Sam, that old scoundrel — my Da, mind you — said: “Praise him evermore, but le’ me lay my burdens down!”
“Let the poor soul come for’d there, good people — he’s a sick man, I can see. Make room, please!” They did, maybe as much from pity as because Sam might have something catching. He did look just about finished — coughing, staggering, fetching up against the backboard of the wagon and letting Tom Blaine support him. If I hadn’t seen that head-shake signal I’d have been over there lickety-doodah, and maybe spoiled things. “Comes on me sudden sometimes,” he said, which took care of any critics who might have noticed him with me before the music, steady and hard as nails. “Real sudden!” — and with his face turned away from the crowd he sent Pa a wink.
After that you’d have thought they’d practised it for years. I whispered to the nearest ear, which happened to be Minna Selig’s: “That’s my Da.”
“Ayah? Did see you together.”
Bonnie said: “A’n’t he a pisser!”
I near-about busted with pride.
Pa Rumley was leaning down to him, a soft angelic smile slathered over what you could see of his face outside the black foam of beard. His voice was globs of maple syrup out of a jug. “Don’t despair, man — nay, and think of the joy in heaven over the one sinner that repenteth. Now then, where at is this pain?”
“Well, it’s a chest mis’ry all kind of wropped up with a zig-zag mortification.”
“Ayah, ayah. It hurts a mite cross-ways when you breathe?”
“O Lord, I mean!”
“Ayah. Now, sir, I can read a man’s heart, and I says to you lo, about this sin, it’s already near-about washed away m repentance, and all you need is to fix up the chest mis’ry so to make straight the pathway for the holy spirit and things — only you got to be careful of course.”
Tom Blame was right there with a bottle of Mother Spinkton, a look of gladness, and the father and mother of a wooden spoon. I have never understood, myself, how ordinary maple wood could hold together under the charring and shriveling effect Mother always had, but there’s nothing I can do except tell history the way it happened.

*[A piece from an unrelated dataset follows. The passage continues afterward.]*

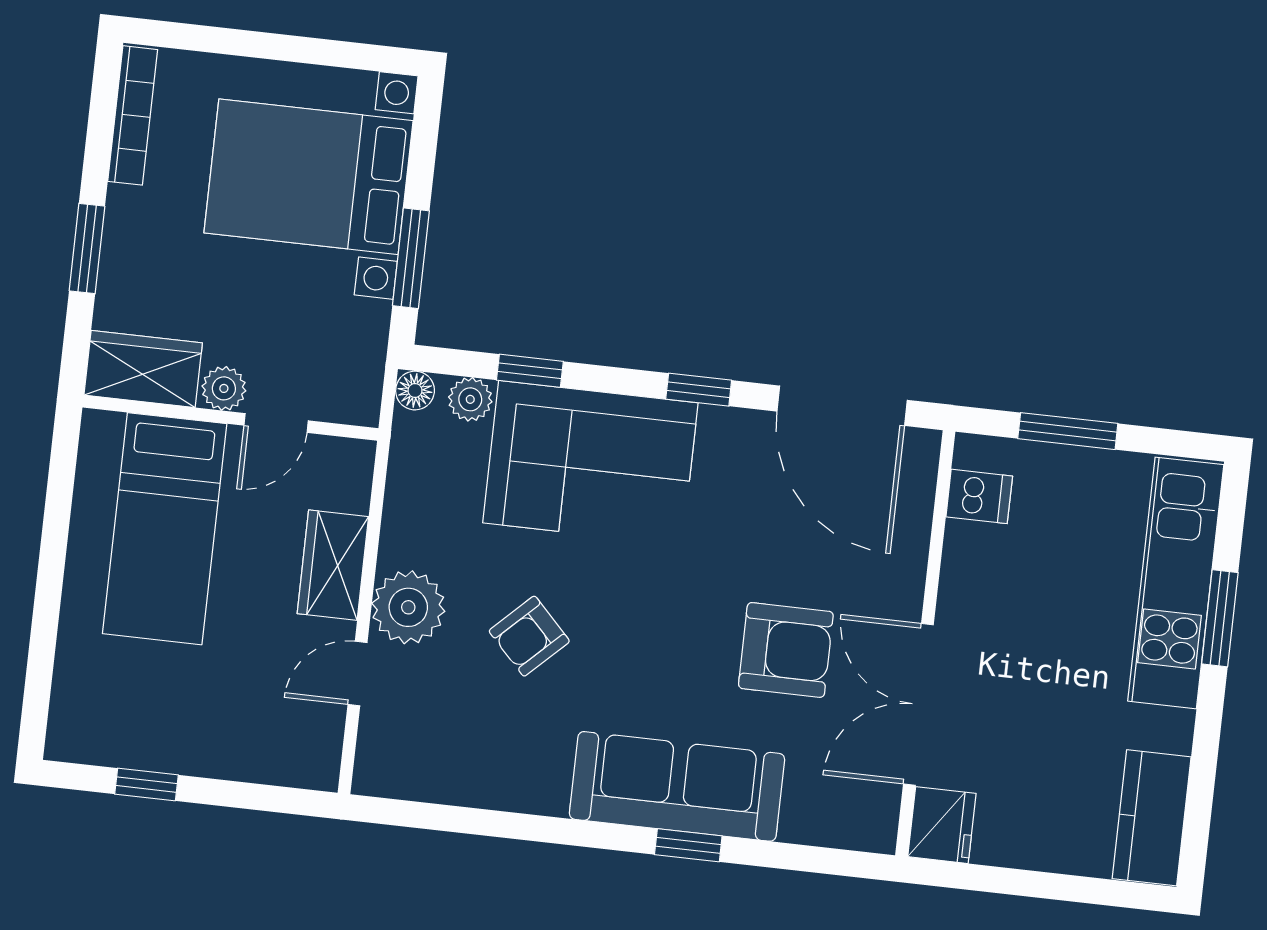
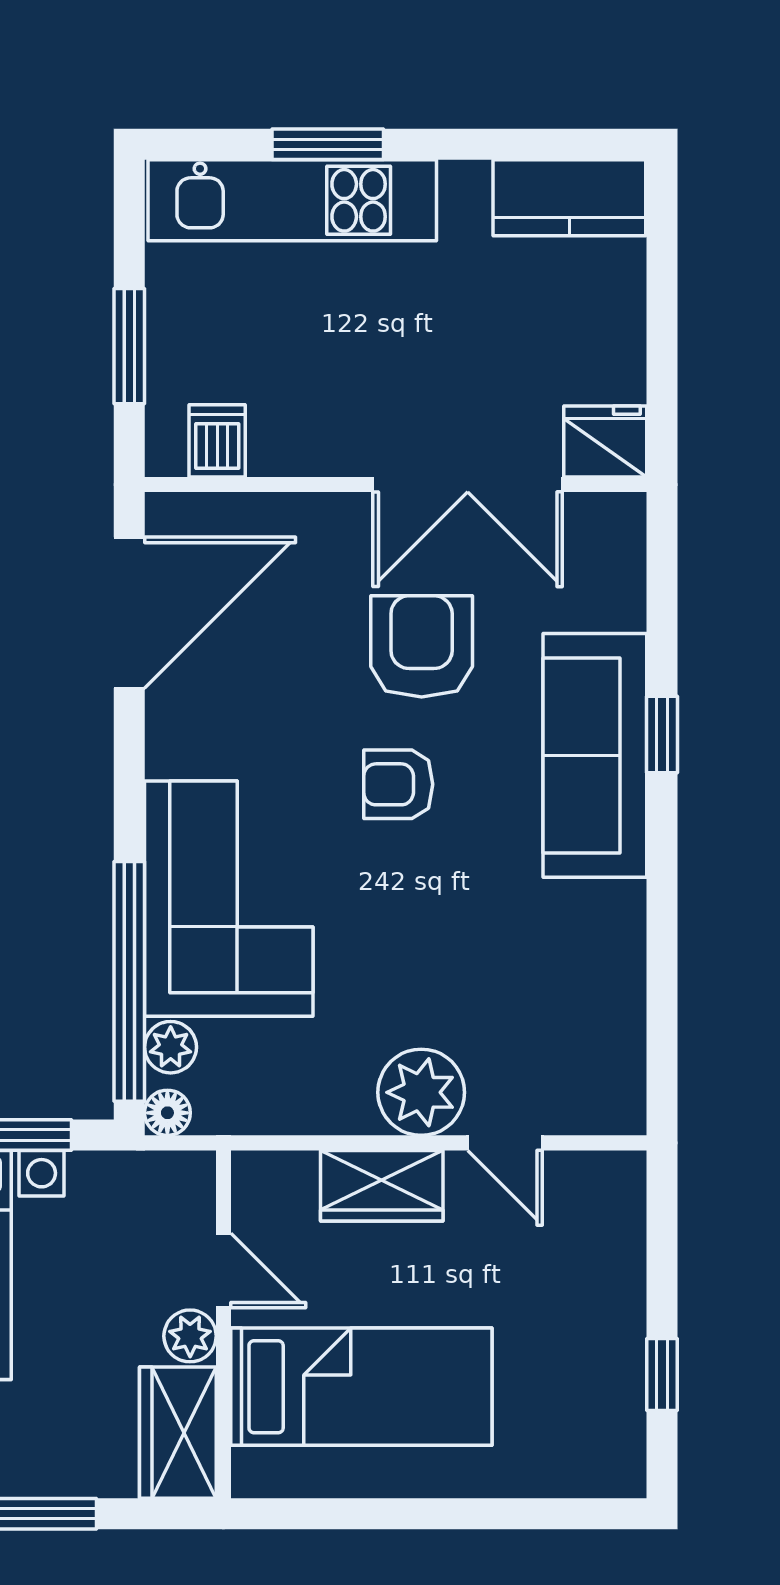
window: (530, 371) -> (129, 981), width x3.17
window: (699, 390) -> (129, 782), removed
armchair: (529, 636) -> (398, 784), moved, turned 134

Bedam if those two old hellions didn’t jaw it back and forth another five minutes, with Tom holding the spoon, before Sam would let himself be talked into swallowing some. They were taking a chance, I think: if the old lady had eaten her way through the spoon while they talked, the crowd might have lynched the pack of us.
Sam took it at last, and for a few seconds things were pretty quiet. Well, often you don’t feel anything right away except the knowledge that the world has come to an end. Sam of course had been brought up on raw corn likker and fried food and religion; all the same, I don’t believe anything in a person’s past could actually prepare him for Mother Spinkton. He got her down, and when his features sort of rejoined each other so that he was recognizable again, I thought I heard him murmur: “This happened to me! ” It was all right: any yucks who overheard him probably thought he was looking at the nice kind of eternity. Then as soon as he could move, he turned his head so that the yucks might observe the glow of beatitude or whatever spreading over him, and said: “Ali, praise his name, I can breathe again!”